All of the data below should be printed again exactly, pictures excluded.

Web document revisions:
◆ ◆ ◆ ◆

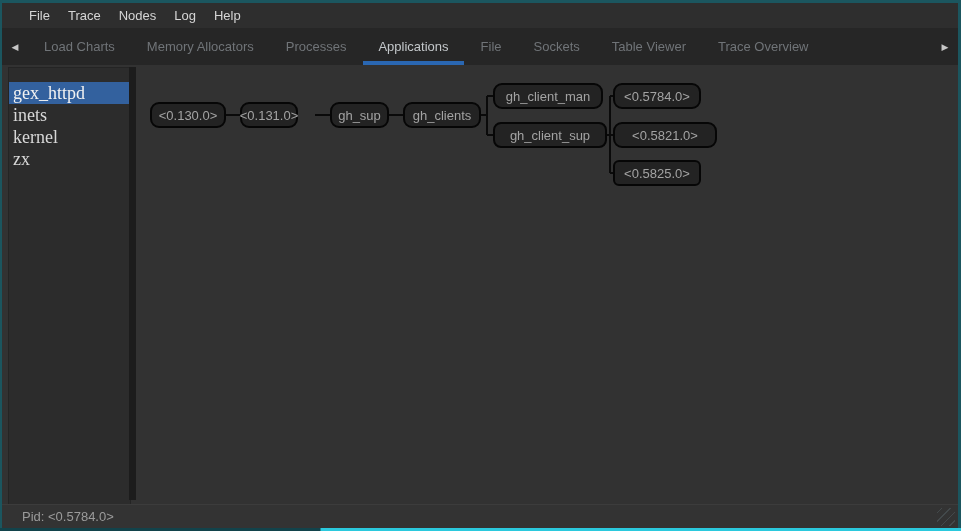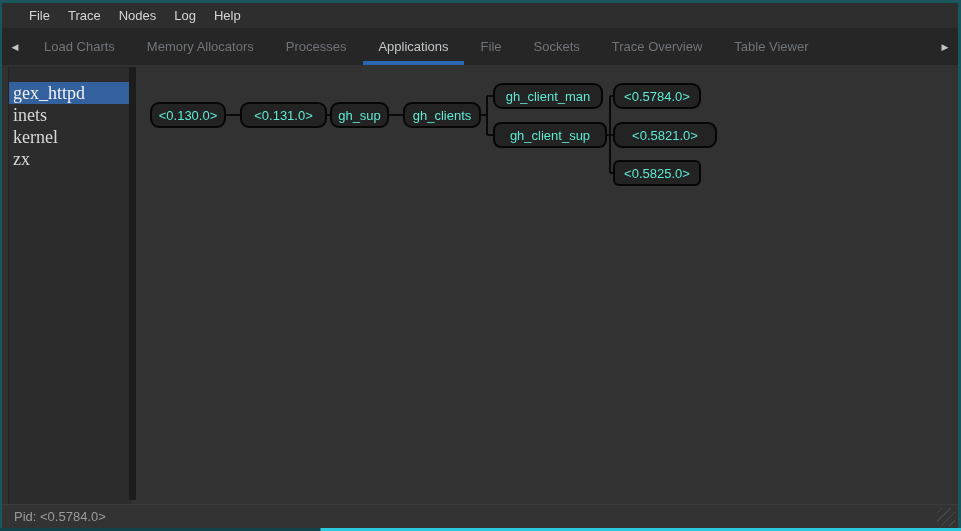--- a/index.html
+++ b/index.html
@@ -44,27 +44,27 @@
   .side-item.selected { background:#33619e; color:#f2f2f2; }
   .splitter { position:absolute; left:129px; top:67px; width:7px; height:433px; background:#1c1c1c; }
   
   .tree-area { position:absolute; left:137px; top:65px; width:819px; height:440px; }
   .edges { position:absolute; left:0; top:0; }
   .edges path { stroke:#0a0a0a; stroke-width:2; fill:none; }
   .node {
     position:absolute; height:26px; box-sizing:border-box;
     display:flex; align-items:center; justify-content:center;
     background:#232323; border:2px solid #060606; border-radius:9px;
-    color:#5eead4; font-size:13px; white-space:nowrap;
+    color:#a3a3a3; font-size:13px; white-space:nowrap;
   }
   
   .statusbar {
     position:absolute; left:2px; right:3px; bottom:3px; height:23px;
     background:#333333; border-top:1px solid #3c3c3c;
-    display:flex; align-items:center; padding-left:12px;
+    display:flex; align-items:center; padding-left:20px;
     color:#9b9b9b; font-size:13px; box-sizing:content-box;
   }
   .grip {
     position:absolute; right:3px; bottom:2px; width:18px; height:18px;
     background:repeating-linear-gradient(135deg, transparent 0 3px, #43494b 3px 4px, transparent 4px 6px);
   }
 </style>
 </head>
 <body>
 
@@ -79,43 +79,43 @@
   </div>
 
   <div class="tabbar">
     <span class="tab-scroll">◀</span>
     <span class="tab">Load Charts</span>
     <span class="tab">Memory Allocators</span>
     <span class="tab">Processes</span>
     <span class="tab active">Applications</span>
     <span class="tab">File</span>
     <span class="tab">Sockets</span>
+    <span class="tab">Table Viewer</span>
     <span class="tab">Trace Overview</span>
-    <span class="tab">Table Viewer</span>
     <span class="tab-scroll right">▶</span>
   </div>
 
   <div class="sidebar">
     <div class="side-item selected">gex_httpd</div>
     <div class="side-item">inets</div>
     <div class="side-item">kernel</div>
     <div class="side-item">zx</div>
   </div>
   <div class="splitter"></div>
 
   <div class="tree-area">
     <svg class="edges" width="819" height="440">
       <path d="M89 50 H103"></path>
       <path d="M178 50 H193"></path>
       <path d="M252 50 H266"></path>
       <path d="M344 50 H350 M350 31 V70 M350 31 H356 M350 70 H356"></path>
       <path d="M470 70 H473 M473 31 V108 M473 31 H476 M473 70 H476 M473 108 H476"></path>
     </svg>
     <div class="node" style="left:13px;  top:37px; width:76px;">&lt;0.130.0&gt;</div>
-    <div class="node" style="left:103px; top:37px; width:87px;">&lt;0.131.0&gt;</div>
+    <div class="node" style="left:103px; top:37px; width:58px;">&lt;0.131.0&gt;</div>
     <div class="node" style="left:193px; top:37px; width:59px;text-align:right;">gh_sup</div>
     <div class="node" style="left:266px; top:37px; width:78px;">gh_clients</div>
     <div class="node" style="left:356px; top:18px; width:110px;">gh_client_man</div>
     <div class="node" style="left:356px; top:57px; width:114px;border-radius:8px;">gh_client_sup</div>
     <div class="node" style="left:476px; top:18px; width:88px;">&lt;0.5784.0&gt;</div>
     <div class="node" style="left:476px; top:57px; width:104px;">&lt;0.5821.0&gt;</div>
     <div class="node" style="left:476px; top:95px; width:88px;border-radius:6px;">&lt;0.5825.0&gt;</div>
   </div>
 
   <div class="statusbar">

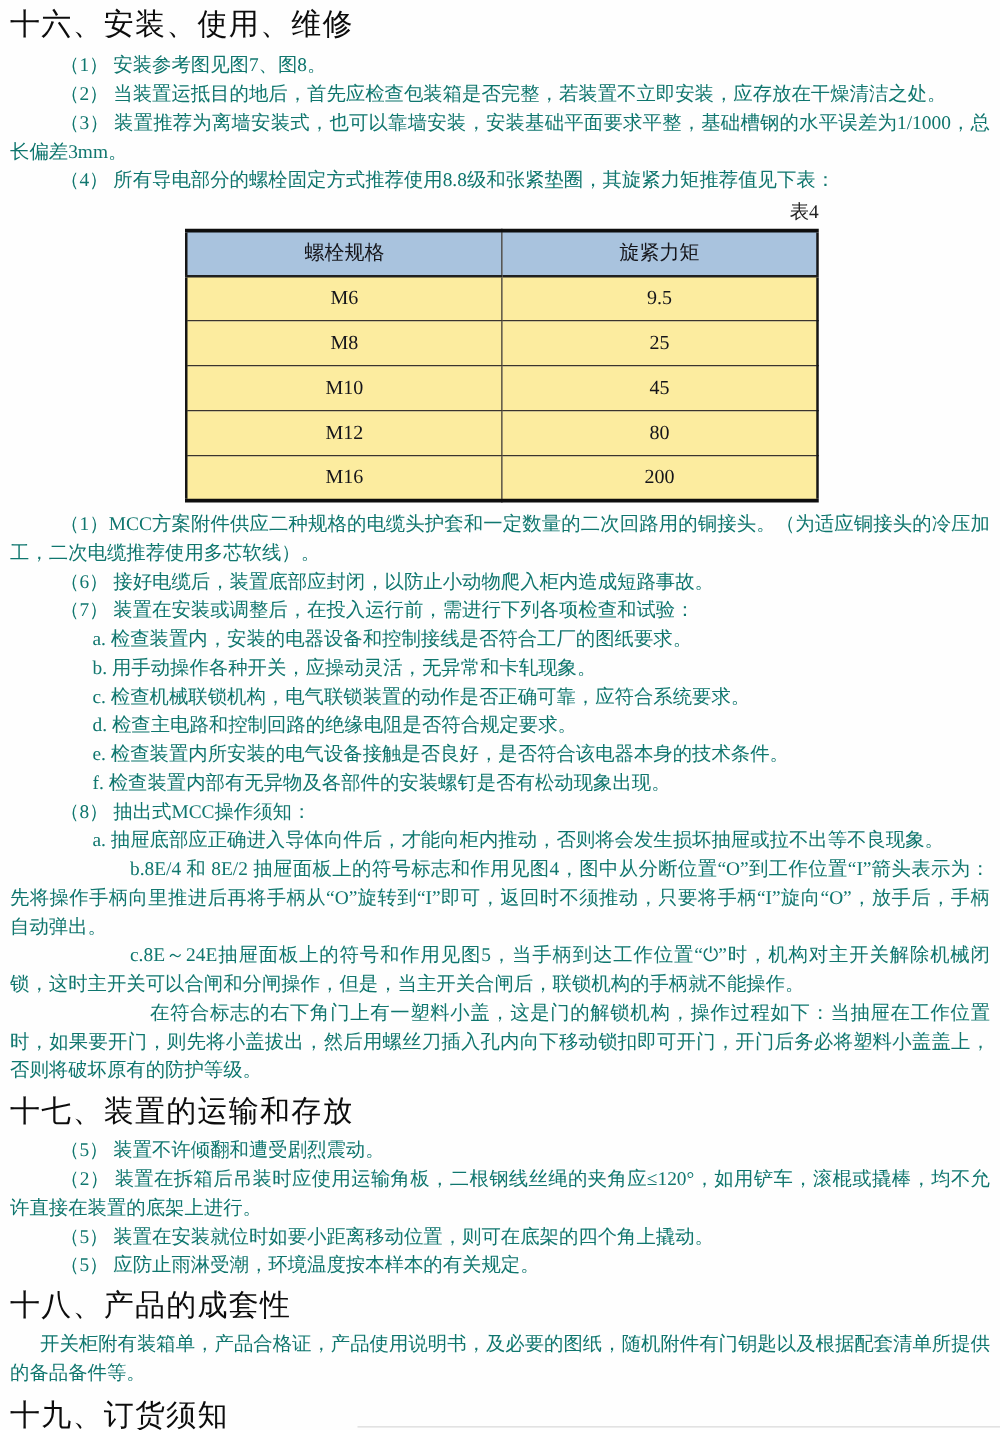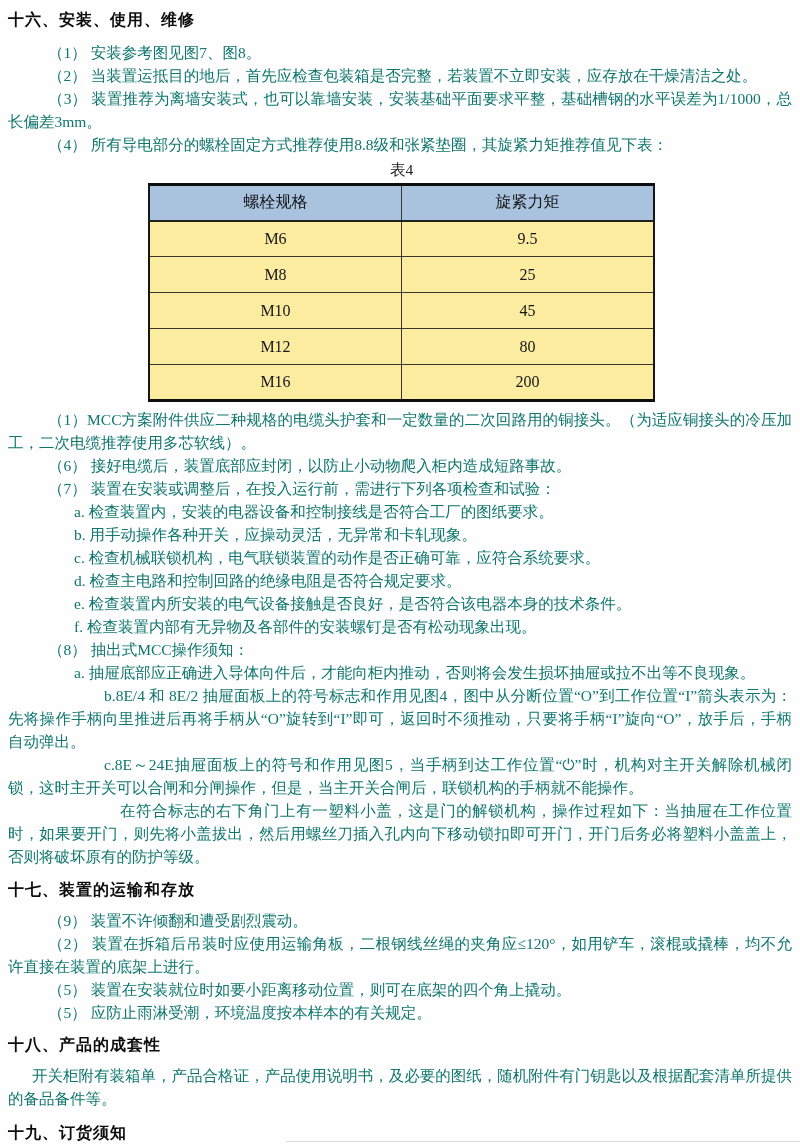--- a/index.html
+++ b/index.html
@@ -7,41 +7,41 @@
   body {
     height:1144px;
     background:#ffffff;
     font-family:"Liberation Serif","DejaVu Serif",serif;
     color:#1f1f1f;
     overflow:hidden;
   }
   .page { position:relative; width:800px; height:1144px; padding:4px 8px 0 8px; background:#fefefe; }
   .h-main {
     font-family:"Liberation Sans","DejaVu Sans",sans-serif;
-    font-weight:700; font-size:16px; line-height:28px; color:#0c0c0c;
+    font-weight:400; font-size:24px; line-height:28px; color:#0c0c0c;
     letter-spacing:1px;
   }
   .h16 { margin:2px 0 7px 0; }
   .h17 { margin:8px 0 5px 0; }
   .h18 { margin:7px 0 5px 0; }
   .h19 { margin:9px 0 5px 0; }
   p.body { font-size:15.5px; line-height:23px; text-align:justify; color:#0f766e; }
   .ind-num  { text-indent:40px; }
   .ind-sub  { text-indent:66px; }
   .ind-b    { text-indent:96px; }
   .ind-deep { text-indent:112px; }
   .ind-2ch  { text-indent:24px; }
   .sub-bold {
     font-family:"Liberation Sans","DejaVu Sans",sans-serif;
     font-weight:700; font-size:17px; line-height:23px; color:#111;
     margin-left:49px;
   }
   .table-label {
     width:507px; margin:3px 0 2px 140px;
-    text-align:center; font-size:15.5px; line-height:22px; color:#222;
+    text-align:right; font-size:15.5px; line-height:22px; color:#222;
   }
   .torque-wrap { margin:2px 0 6px 140px; }
   table.torque {
     width:507px; border-collapse:collapse; font-size:16px;
     border:2px solid #161616; border-top:3px solid #0e0e0e; border-bottom:3px solid #0e0e0e;
   }
   table.torque th, table.torque td {
     border:1px solid #3a342c; text-align:center; height:36px;
     font-weight:400; padding:6px; color:#15151a;
   }
@@ -104,21 +104,21 @@
   <p class="body ind-sub">d. 检查主电路和控制回路的绝缘电阻是否符合规定要求。</p>
   <p class="body ind-sub">e. 检查装置内所安装的电气设备接触是否良好，是否符合该电器本身的技术条件。</p>
   <p class="body ind-sub">f. 检查装置内部有无异物及各部件的安装螺钉是否有松动现象出现。</p>
   <p class="body ind-num">（8） 抽出式MCC操作须知：</p>
   <p class="body ind-sub">a. 抽屉底部应正确进入导体向件后，才能向柜内推动，否则将会发生损坏抽屉或拉不出等不良现象。</p>
   <p class="body ind-b">b.8E/4 和 8E/2 抽屉面板上的符号标志和作用见图4，图中从分断位置“O”到工作位置“I”箭头表示为：先将操作手柄向里推进后再将手柄从“O”旋转到“I”即可，返回时不须推动，只要将手柄“I”旋向“O”，放手后，手柄自动弹出。</p>
   <p class="body ind-b">c.8E～24E抽屉面板上的符号和作用见图5，当手柄到达工作位置“⏻”时，机构对主开关解除机械闭锁，这时主开关可以合闸和分闸操作，但是，当主开关合闸后，联锁机构的手柄就不能操作。</p>
   <p class="body ind-deep">在符合标志的右下角门上有一塑料小盖，这是门的解锁机构，操作过程如下：当抽屉在工作位置时，如果要开门，则先将小盖拔出，然后用螺丝刀插入孔内向下移动锁扣即可开门，开门后务必将塑料小盖盖上，否则将破坏原有的防护等级。</p>
 
   <h1 class="h-main h17">十七、装置的运输和存放</h1>
-  <p class="body ind-num">（9） 装置不许倾翻和遭受剧烈震动。</p>
+  <p class="body ind-num">（5） 装置不许倾翻和遭受剧烈震动。</p>
   <p class="body ind-num">（2） 装置在拆箱后吊装时应使用运输角板，二根钢线丝绳的夹角应≤120°，如用铲车，滚棍或撬棒，均不允许直接在装置的底架上进行。</p>
   <p class="body ind-num">（5） 装置在安装就位时如要小距离移动位置，则可在底架的四个角上撬动。</p>
   <p class="body ind-num">（5） 应防止雨淋受潮，环境温度按本样本的有关规定。</p>
 
   <h1 class="h-main h18">十八、产品的成套性</h1>
   <p class="body ind-2ch">开关柜附有装箱单，产品合格证，产品使用说明书，及必要的图纸，随机附件有门钥匙以及根据配套清单所提供的备品备件等。</p>
 
   <h1 class="h-main h19">十九、订货须知</h1>
   <p class="sub-bold">用户应提供下列资料</p>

◆ ◆ ◆ ◆

● **Response box**
--- a/index.html
+++ b/index.html
@@ -44,27 +44,27 @@
   .side-item.selected { background:#33619e; color:#f2f2f2; }
   .splitter { position:absolute; left:129px; top:67px; width:7px; height:433px; background:#1c1c1c; }
   
   .tree-area { position:absolute; left:137px; top:65px; width:819px; height:440px; }
   .edges { position:absolute; left:0; top:0; }
   .edges path { stroke:#0a0a0a; stroke-width:2; fill:none; }
   .node {
     position:absolute; height:26px; box-sizing:border-box;
     display:flex; align-items:center; justify-content:center;
     background:#232323; border:2px solid #060606; border-radius:9px;
-    color:#5eead4; font-size:13px; white-space:nowrap;
+    color:#a3a3a3; font-size:13px; white-space:nowrap;
   }
   
   .statusbar {
     position:absolute; left:2px; right:3px; bottom:3px; height:23px;
     background:#333333; border-top:1px solid #3c3c3c;
-    display:flex; align-items:center; padding-left:12px;
+    display:flex; align-items:center; padding-left:20px;
     color:#9b9b9b; font-size:13px; box-sizing:content-box;
   }
   .grip {
     position:absolute; right:3px; bottom:2px; width:18px; height:18px;
     background:repeating-linear-gradient(135deg, transparent 0 3px, #43494b 3px 4px, transparent 4px 6px);
   }
 </style>
 </head>
 <body>
 
@@ -79,43 +79,43 @@
   </div>
 
   <div class="tabbar">
     <span class="tab-scroll">◀</span>
     <span class="tab">Load Charts</span>
     <span class="tab">Memory Allocators</span>
     <span class="tab">Processes</span>
     <span class="tab active">Applications</span>
     <span class="tab">File</span>
     <span class="tab">Sockets</span>
+    <span class="tab">Table Viewer</span>
     <span class="tab">Trace Overview</span>
-    <span class="tab">Table Viewer</span>
     <span class="tab-scroll right">▶</span>
   </div>
 
   <div class="sidebar">
     <div class="side-item selected">gex_httpd</div>
     <div class="side-item">inets</div>
     <div class="side-item">kernel</div>
     <div class="side-item">zx</div>
   </div>
   <div class="splitter"></div>
 
   <div class="tree-area">
     <svg class="edges" width="819" height="440">
       <path d="M89 50 H103"></path>
       <path d="M178 50 H193"></path>
       <path d="M252 50 H266"></path>
       <path d="M344 50 H350 M350 31 V70 M350 31 H356 M350 70 H356"></path>
       <path d="M470 70 H473 M473 31 V108 M473 31 H476 M473 70 H476 M473 108 H476"></path>
     </svg>
     <div class="node" style="left:13px;  top:37px; width:76px;">&lt;0.130.0&gt;</div>
-    <div class="node" style="left:103px; top:37px; width:87px;">&lt;0.131.0&gt;</div>
+    <div class="node" style="left:103px; top:37px; width:58px;">&lt;0.131.0&gt;</div>
     <div class="node" style="left:193px; top:37px; width:59px;text-align:right;">gh_sup</div>
     <div class="node" style="left:266px; top:37px; width:78px;">gh_clients</div>
     <div class="node" style="left:356px; top:18px; width:110px;">gh_client_man</div>
     <div class="node" style="left:356px; top:57px; width:114px;border-radius:8px;">gh_client_sup</div>
     <div class="node" style="left:476px; top:18px; width:88px;">&lt;0.5784.0&gt;</div>
     <div class="node" style="left:476px; top:57px; width:104px;">&lt;0.5821.0&gt;</div>
     <div class="node" style="left:476px; top:95px; width:88px;border-radius:6px;">&lt;0.5825.0&gt;</div>
   </div>
 
   <div class="statusbar">

--- a/index.html
+++ b/index.html
@@ -7,41 +7,41 @@
   body {
     height:1144px;
     background:#ffffff;
     font-family:"Liberation Serif","DejaVu Serif",serif;
     color:#1f1f1f;
     overflow:hidden;
   }
   .page { position:relative; width:800px; height:1144px; padding:4px 8px 0 8px; background:#fefefe; }
   .h-main {
     font-family:"Liberation Sans","DejaVu Sans",sans-serif;
-    font-weight:700; font-size:16px; line-height:28px; color:#0c0c0c;
+    font-weight:400; font-size:24px; line-height:28px; color:#0c0c0c;
     letter-spacing:1px;
   }
   .h16 { margin:2px 0 7px 0; }
   .h17 { margin:8px 0 5px 0; }
   .h18 { margin:7px 0 5px 0; }
   .h19 { margin:9px 0 5px 0; }
   p.body { font-size:15.5px; line-height:23px; text-align:justify; color:#0f766e; }
   .ind-num  { text-indent:40px; }
   .ind-sub  { text-indent:66px; }
   .ind-b    { text-indent:96px; }
   .ind-deep { text-indent:112px; }
   .ind-2ch  { text-indent:24px; }
   .sub-bold {
     font-family:"Liberation Sans","DejaVu Sans",sans-serif;
     font-weight:700; font-size:17px; line-height:23px; color:#111;
     margin-left:49px;
   }
   .table-label {
     width:507px; margin:3px 0 2px 140px;
-    text-align:center; font-size:15.5px; line-height:22px; color:#222;
+    text-align:right; font-size:15.5px; line-height:22px; color:#222;
   }
   .torque-wrap { margin:2px 0 6px 140px; }
   table.torque {
     width:507px; border-collapse:collapse; font-size:16px;
     border:2px solid #161616; border-top:3px solid #0e0e0e; border-bottom:3px solid #0e0e0e;
   }
   table.torque th, table.torque td {
     border:1px solid #3a342c; text-align:center; height:36px;
     font-weight:400; padding:6px; color:#15151a;
   }
@@ -104,21 +104,21 @@
   <p class="body ind-sub">d. 检查主电路和控制回路的绝缘电阻是否符合规定要求。</p>
   <p class="body ind-sub">e. 检查装置内所安装的电气设备接触是否良好，是否符合该电器本身的技术条件。</p>
   <p class="body ind-sub">f. 检查装置内部有无异物及各部件的安装螺钉是否有松动现象出现。</p>
   <p class="body ind-num">（8） 抽出式MCC操作须知：</p>
   <p class="body ind-sub">a. 抽屉底部应正确进入导体向件后，才能向柜内推动，否则将会发生损坏抽屉或拉不出等不良现象。</p>
   <p class="body ind-b">b.8E/4 和 8E/2 抽屉面板上的符号标志和作用见图4，图中从分断位置“O”到工作位置“I”箭头表示为：先将操作手柄向里推进后再将手柄从“O”旋转到“I”即可，返回时不须推动，只要将手柄“I”旋向“O”，放手后，手柄自动弹出。</p>
   <p class="body ind-b">c.8E～24E抽屉面板上的符号和作用见图5，当手柄到达工作位置“⏻”时，机构对主开关解除机械闭锁，这时主开关可以合闸和分闸操作，但是，当主开关合闸后，联锁机构的手柄就不能操作。</p>
   <p class="body ind-deep">在符合标志的右下角门上有一塑料小盖，这是门的解锁机构，操作过程如下：当抽屉在工作位置时，如果要开门，则先将小盖拔出，然后用螺丝刀插入孔内向下移动锁扣即可开门，开门后务必将塑料小盖盖上，否则将破坏原有的防护等级。</p>
 
   <h1 class="h-main h17">十七、装置的运输和存放</h1>
-  <p class="body ind-num">（9） 装置不许倾翻和遭受剧烈震动。</p>
+  <p class="body ind-num">（5） 装置不许倾翻和遭受剧烈震动。</p>
   <p class="body ind-num">（2） 装置在拆箱后吊装时应使用运输角板，二根钢线丝绳的夹角应≤120°，如用铲车，滚棍或撬棒，均不允许直接在装置的底架上进行。</p>
   <p class="body ind-num">（5） 装置在安装就位时如要小距离移动位置，则可在底架的四个角上撬动。</p>
   <p class="body ind-num">（5） 应防止雨淋受潮，环境温度按本样本的有关规定。</p>
 
   <h1 class="h-main h18">十八、产品的成套性</h1>
   <p class="body ind-2ch">开关柜附有装箱单，产品合格证，产品使用说明书，及必要的图纸，随机附件有门钥匙以及根据配套清单所提供的备品备件等。</p>
 
   <h1 class="h-main h19">十九、订货须知</h1>
   <p class="sub-bold">用户应提供下列资料</p>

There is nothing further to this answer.